There seems to be a disconcerting new trend of raids in Kuwait lately. First, it occurred at a 3D printing shop selling figurines (deemed cultish idols) by men who raided the shop and closed it down. Everyone knows that selling idols is not permitted in Kuwait and nobody in their right mind would sell them in a renowned store! Anyone who wants to use a statue to pray in Kuwait has to go underground (and risk being deported as was the case of 25 Hindus a couple of years ago) or save their prayer for when they go to places that have freedom of worship.
Mostly, people of other religions pray privately, unless you’re a Christian (apart from mosques, only churches are allowed in Kuwait).

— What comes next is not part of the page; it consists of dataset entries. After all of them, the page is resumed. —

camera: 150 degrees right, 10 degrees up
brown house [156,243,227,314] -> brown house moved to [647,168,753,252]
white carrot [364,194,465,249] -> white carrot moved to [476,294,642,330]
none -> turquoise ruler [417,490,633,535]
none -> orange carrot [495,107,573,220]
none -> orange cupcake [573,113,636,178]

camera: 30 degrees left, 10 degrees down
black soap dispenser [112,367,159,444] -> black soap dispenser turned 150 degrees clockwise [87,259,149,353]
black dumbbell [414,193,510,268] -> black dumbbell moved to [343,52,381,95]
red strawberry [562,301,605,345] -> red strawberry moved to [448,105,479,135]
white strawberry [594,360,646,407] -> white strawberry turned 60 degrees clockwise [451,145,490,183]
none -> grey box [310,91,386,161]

Anyways, upon closer inspection, the authorities realized that they were really just figurines, which even ultraconservative people use to decorate wedding cakes, as my cousin’s wife (a very religious lady) pointed out. If a religious person has no issue with figurines, then who are the authorities representing? And what happened to the issuance of warnings prior to storming a shop? And what happened to courtesy?
On another occasion, a local woman called the authorities to complain about a stall at a holistic market selling “statues of worship” which actually happened to be pendants. Oh sensibilities and statues!

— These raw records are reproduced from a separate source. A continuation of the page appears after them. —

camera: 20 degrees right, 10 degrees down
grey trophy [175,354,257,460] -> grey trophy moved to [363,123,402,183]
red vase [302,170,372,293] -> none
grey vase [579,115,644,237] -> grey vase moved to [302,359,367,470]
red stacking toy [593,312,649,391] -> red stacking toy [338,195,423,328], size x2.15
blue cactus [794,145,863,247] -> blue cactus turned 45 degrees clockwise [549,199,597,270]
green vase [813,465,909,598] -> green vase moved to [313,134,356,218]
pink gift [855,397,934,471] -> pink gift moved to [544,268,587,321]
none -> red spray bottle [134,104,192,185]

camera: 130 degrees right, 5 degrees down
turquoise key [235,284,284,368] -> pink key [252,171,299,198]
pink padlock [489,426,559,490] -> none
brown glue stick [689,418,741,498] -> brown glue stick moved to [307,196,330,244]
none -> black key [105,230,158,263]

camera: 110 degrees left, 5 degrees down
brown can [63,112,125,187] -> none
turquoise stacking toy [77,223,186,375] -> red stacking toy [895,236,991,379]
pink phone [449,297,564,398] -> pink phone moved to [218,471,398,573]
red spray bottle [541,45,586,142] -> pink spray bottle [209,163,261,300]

And I wonder, what would happen to a Muslim person living in a non-Islamic country if a citizen complained about Qurans being sold in a market? It would be attributed to Islamophobia, no? Why is the irony still lost on us? Where is the Kuwait of my forefathers? My maternal grandmother, a devout Muslim, coexisted with her Hindu domestic helper, whose idol I saw more than once in her room in my grandmother’s house. Her houseboy had a tattooed cross on his hand. How beautiful is that? Nobody in the house was “offended”.

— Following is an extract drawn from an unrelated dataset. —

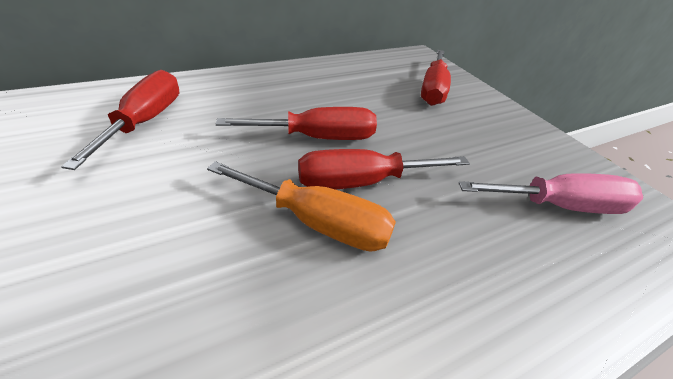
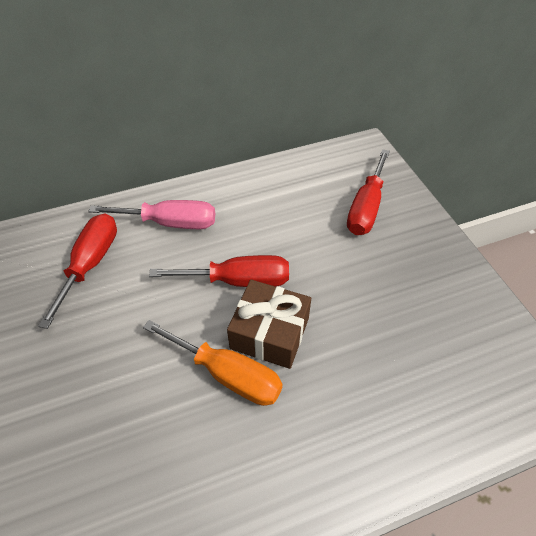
camera: 10 degrees right, 10 degrees up
red screwdriver [298,149,470,190] -> brown gift [227,280,311,369]
pink screwdriver [459,173,643,214] -> pink screwdriver moved to [88,200,215,229]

It’s not just culturally offensive markets or shops that are being raided. What made another splash was the recent closing down of Qout Market. What was the excuse this time? Qout Market, which has been in business for six years, did not have the right license. So, let’s give the authorities the benefit of the doubt for a mere minute: If Qout Market didn’t have a license, why did they wait until the day of the event to raid and close down the market? Where were they in the weeks preceding the event, or even, as one of the organizers suggested, the night before? If this doesn’t sound like a power trip, then what constitutes one? We are not a totalitarian state, are we? Then why are we behaving as such lately? Where are the names of these people who seem offended by everything from yoga to unveiled women, concerts and art, books and healthy interaction between all people?
I urge us all to awaken. I am optimistic that we are going through an evolution of consciousness, and the days of the ego are numbered. But, in the meantime, the fearful ones are tightening their grip, and it is our duty to remind them and ourselves that we are a nation that was founded on tolerance, acceptance and respect. And we cannot stay silent when our values are being threatened.